> **Task objective**: Repeat each entry exactly, but do not carry over the pictures.

-- Data for this exercise follows --

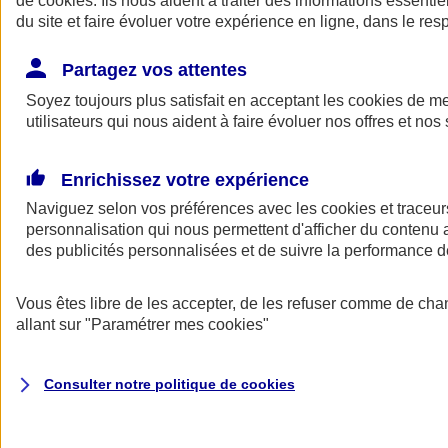
de
cookies
. Ils nous aident à traiter des informations essentie
du site et faire évoluer votre expérience en ligne, dans le resp
Assurance auto
Assurance jeune conducteur
Partagez vos attentes
Assurance forfait km
Soyez toujours plus satisfait en acceptant les
Assurance véhicule de collection
cookies
de mes
Assurance monospace
utilisateurs qui nous aident à faire évoluer nos offres et nos 
Garanties assurance auto
Nos formules assurance auto en ligne
Assurance Auto Malus
Enrichissez votre expérience
Services et avantages auto AXA
Naviguez selon vos préférences avec les
Assurance citoyenne auto
cookies et traceur
Assurer 2 voitures
personnalisation qui nous permettent d'afficher du contenu a
Assurance auto en ligne
des publicités personnalisées et de suivre la performance
Vous êtes libre de les accepter, de les refuser comme de cha
allant sur
"Paramétrer mes
cookies
"
Consulter notre politique de
cookies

-- Data for this exercise concluded --

> **Response box**:
de
cookies
. Ils nous aident à traiter des informations essentie
du site et faire évoluer votre expérience en ligne, dans le resp
Assurance auto
Assurance jeune conducteur
Partagez vos attentes
Assurance forfait km
Soyez toujours plus satisfait en acceptant les
Assurance véhicule de collection
cookies
de mes
Assurance monospace
utilisateurs qui nous aident à faire évoluer nos offres et nos 
Garanties assurance auto
Nos formules assurance auto en ligne
Assurance Auto Malus
Enrichissez votre expérience
Services et avantages auto AXA
Naviguez selon vos préférences avec les
Assurance citoyenne auto
cookies et traceur
Assurer 2 voitures
personnalisation qui nous permettent d'afficher du contenu a
Assurance auto en ligne
des publicités personnalisées et de suivre la performance
Vous êtes libre de les accepter, de les refuser comme de cha
allant sur
"Paramétrer mes
cookies
"
Consulter notre politique de
cookies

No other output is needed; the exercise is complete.